## TASK REQUIREMENTS
Up to and including the line bearing "pyautogui.moveTo(785, 236)", output every line of the entries exactly as written, starting from the first; pictures stay out.
[Start of section]
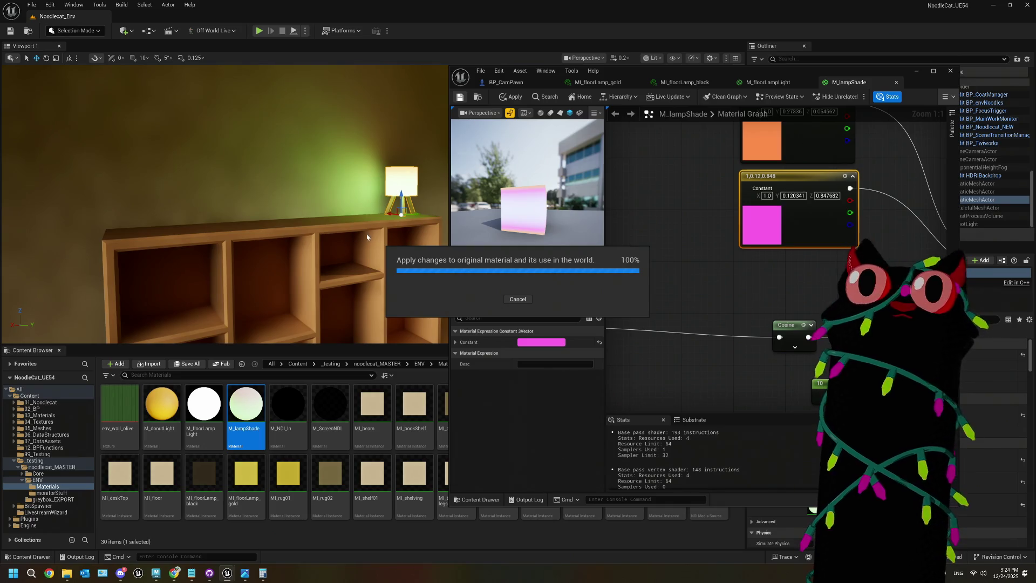
pyautogui.scroll(3, 366, 176)
pyautogui.scroll(-5, 366, 175)
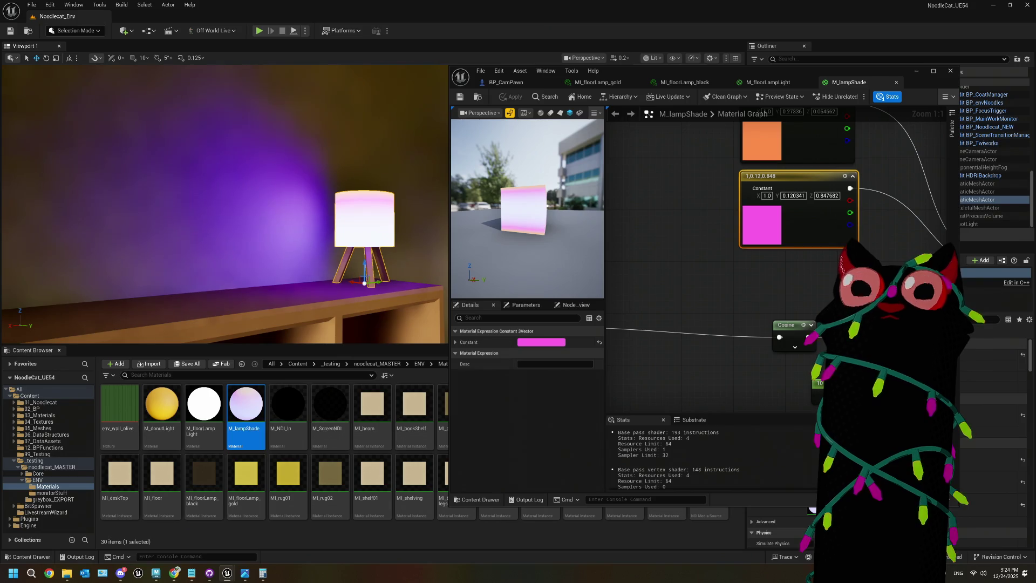
pyautogui.scroll(-10, 224, 206)
pyautogui.press('f')
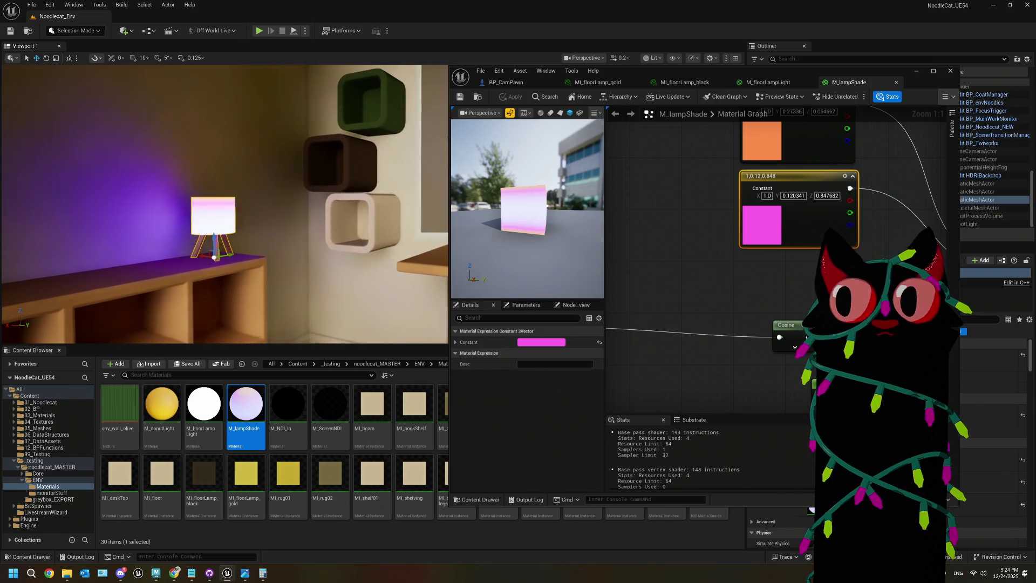
pyautogui.moveTo(804, 256); pyautogui.dragTo(770, 307)
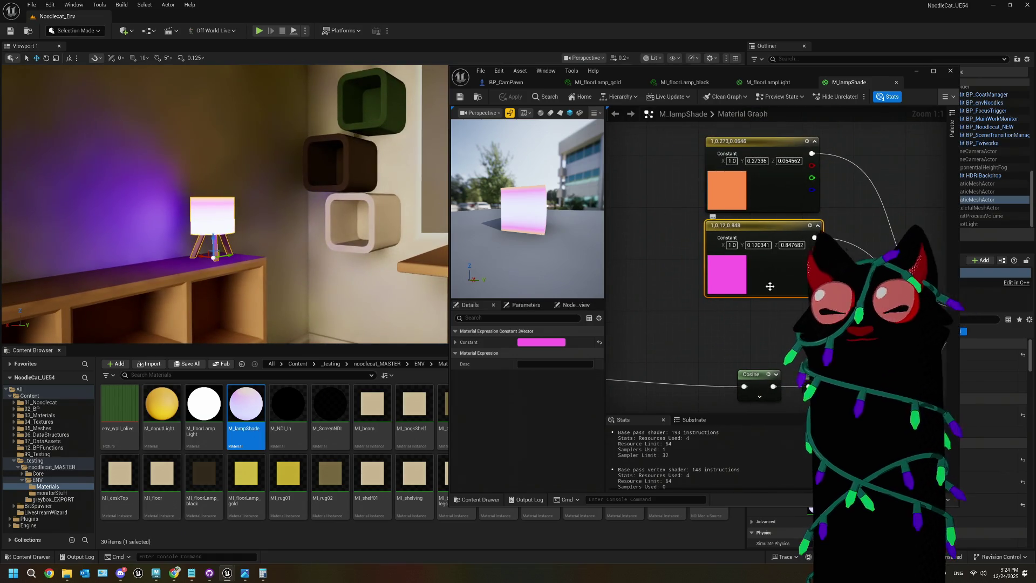
# - Eyedrop the orange constant into the pink one, making it (1.0, 0.266356, 0.066626)
pyautogui.doubleClick(720, 272)
pyautogui.click(727, 189)
pyautogui.doubleClick(720, 273)
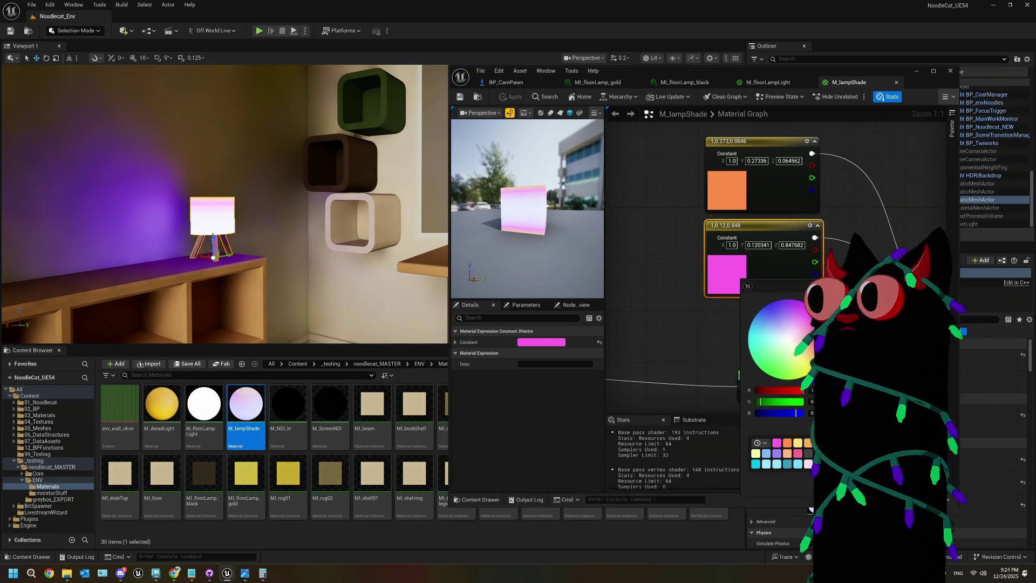
pyautogui.click(727, 189)
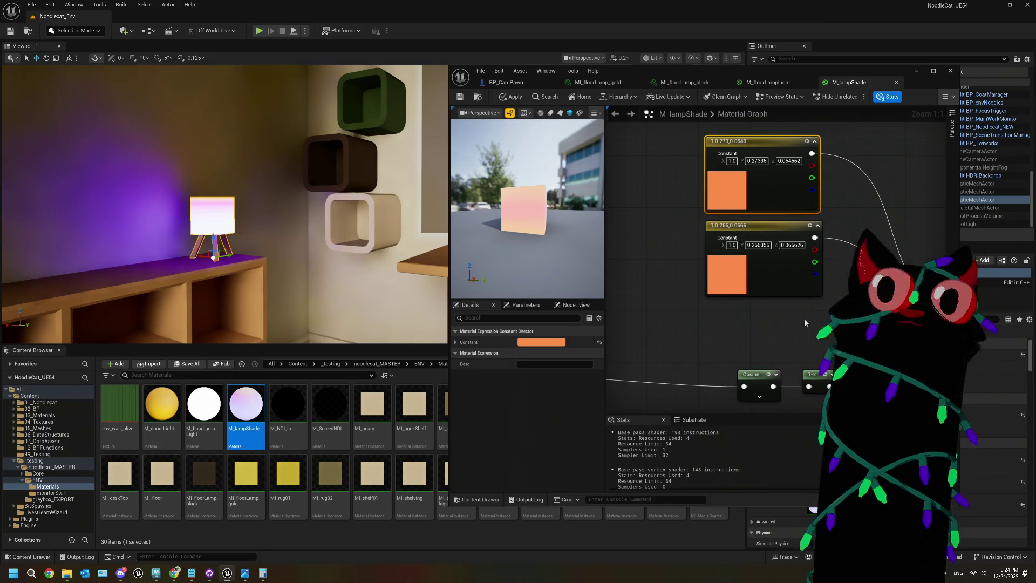
pyautogui.scroll(-3, 745, 248)
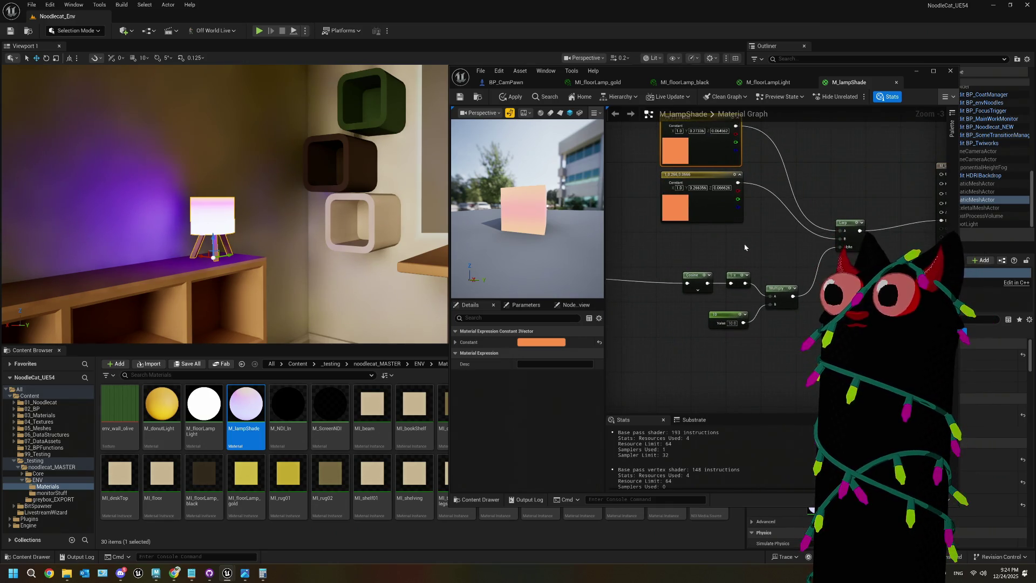
pyautogui.moveTo(745, 247)
pyautogui.mouseDown()
pyautogui.moveTo(783, 246)
pyautogui.moveTo(674, 246)
pyautogui.moveTo(785, 236)
pyautogui.moveTo(777, 240)
pyautogui.moveTo(794, 303)
pyautogui.mouseUp()
pyautogui.scroll(2, 777, 240)
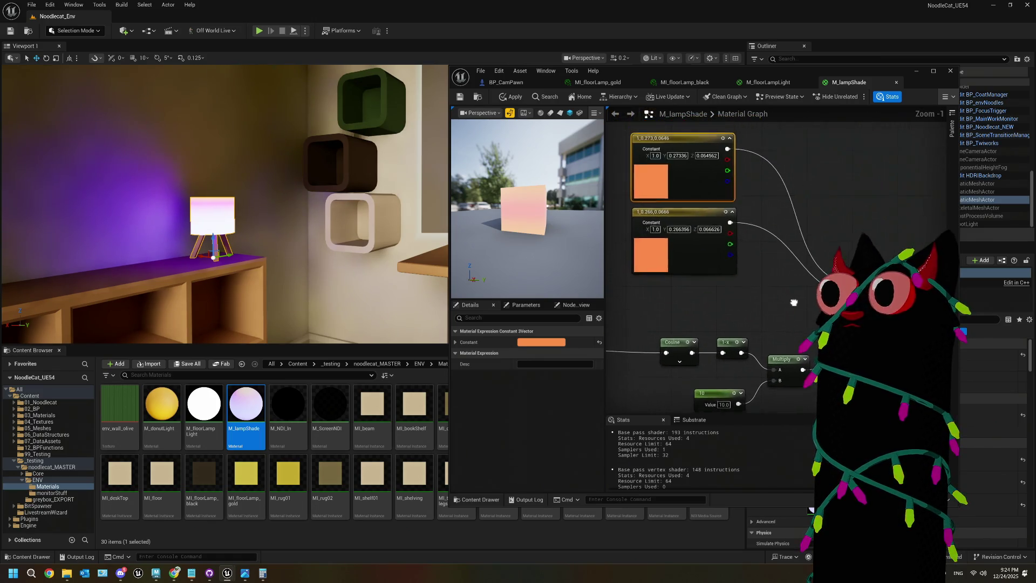
# - Maximize the material editor and move the Cosine, 1-x, Multiply and 10 nodes left
pyautogui.click(932, 71)
pyautogui.moveTo(451, 229); pyautogui.dragTo(527, 249)
pyautogui.moveTo(178, 196); pyautogui.dragTo(197, 196)
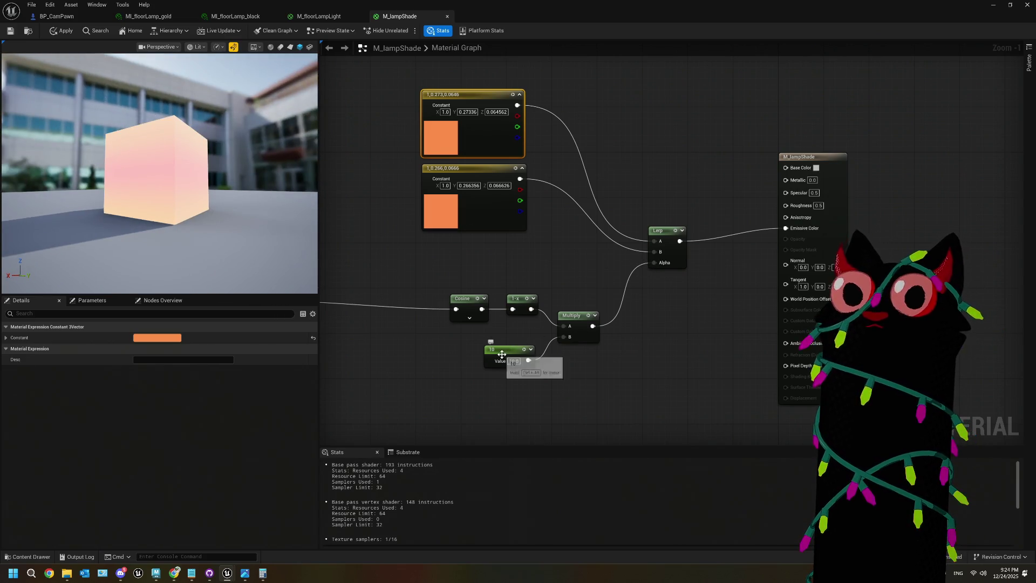
pyautogui.scroll(-2, 439, 278)
pyautogui.moveTo(524, 286)
pyautogui.mouseDown()
pyautogui.moveTo(605, 366)
pyautogui.moveTo(501, 327)
pyautogui.mouseUp()
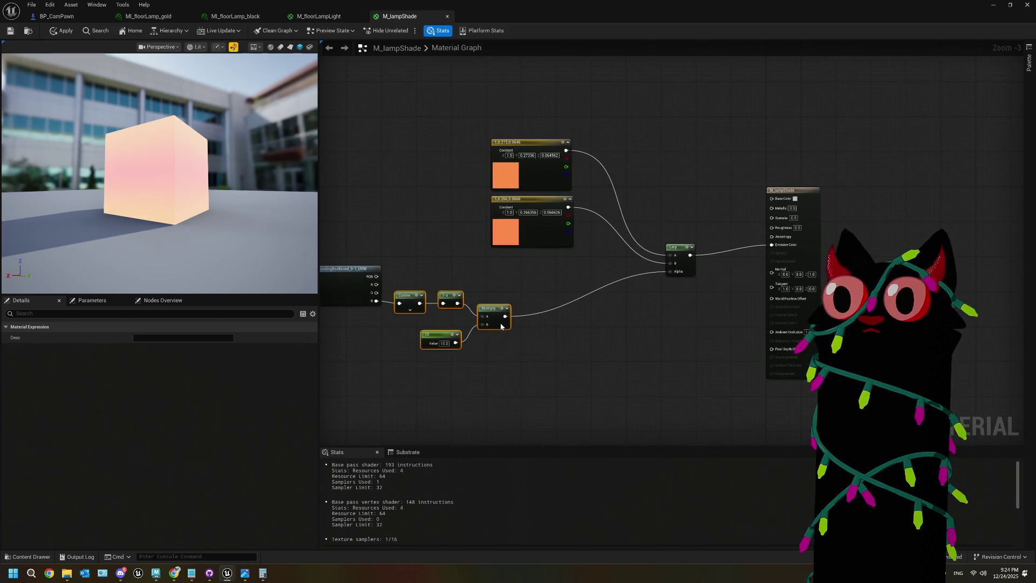
pyautogui.scroll(3, 500, 326)
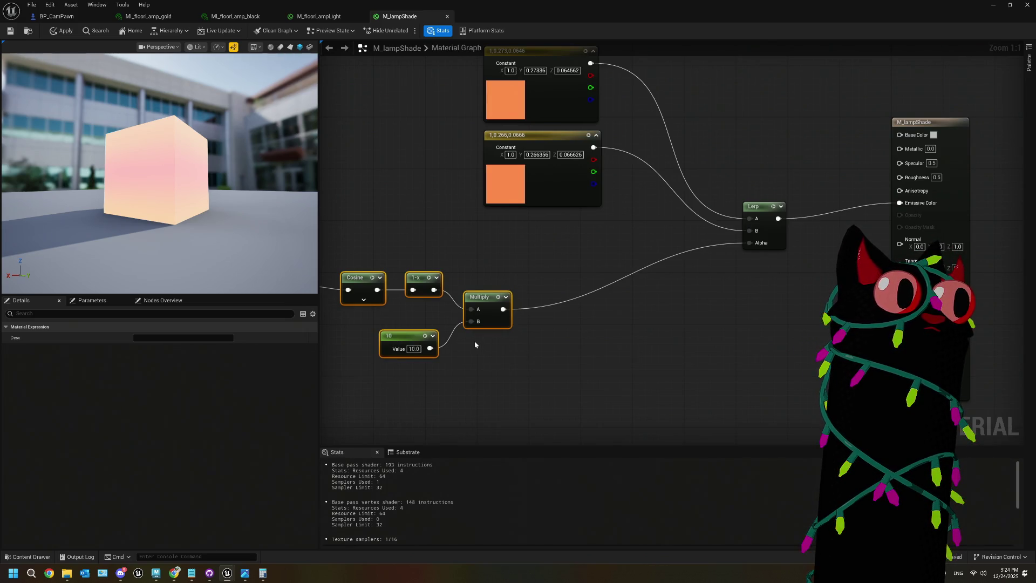
pyautogui.moveTo(502, 255); pyautogui.dragTo(507, 318)
# - Set the lower constant to pale warm white (1.0, 0.867633, 0.831597), save, and float the editor window
pyautogui.doubleClick(520, 277)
[End of section]
## PROBLEM SOLUTION
pyautogui.scroll(3, 366, 176)
pyautogui.scroll(-5, 366, 175)
pyautogui.scroll(-10, 224, 206)
pyautogui.press('f')
pyautogui.moveTo(804, 256); pyautogui.dragTo(770, 307)
# - Eyedrop the orange constant into the pink one, making it (1.0, 0.266356, 0.066626)
pyautogui.doubleClick(720, 272)
pyautogui.click(727, 189)
pyautogui.doubleClick(720, 273)
pyautogui.click(727, 189)
pyautogui.scroll(-3, 745, 248)
pyautogui.moveTo(745, 247)
pyautogui.mouseDown()
pyautogui.moveTo(783, 246)
pyautogui.moveTo(674, 246)
pyautogui.moveTo(785, 236)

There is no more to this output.